**Brief:** Using the records below, report how many lines hold "nach", with no extra text.

+ + +

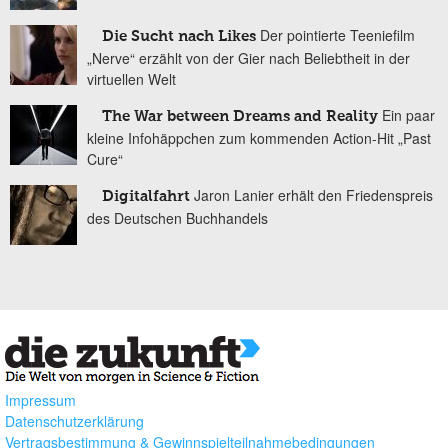
Der pointierte Teeniefilm
Die Sucht nach Likes
„Nerve“ erzählt von der Gier nach Beliebtheit in der
virtuellen Welt
Ein paar
The War between Dreams and Reality
kleine Infohäppchen zum kommenden Action-Hit „Past
Cure“
Jaron Lanier erhält den Friedenspreis
Digitalfahrt
des Deutschen Buchhandels
Impressum
Datenschutzerklärung
Vertragsbestimmung & Gewinnspielteilnahmebedingungen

+ + +

**Exercise response:** 2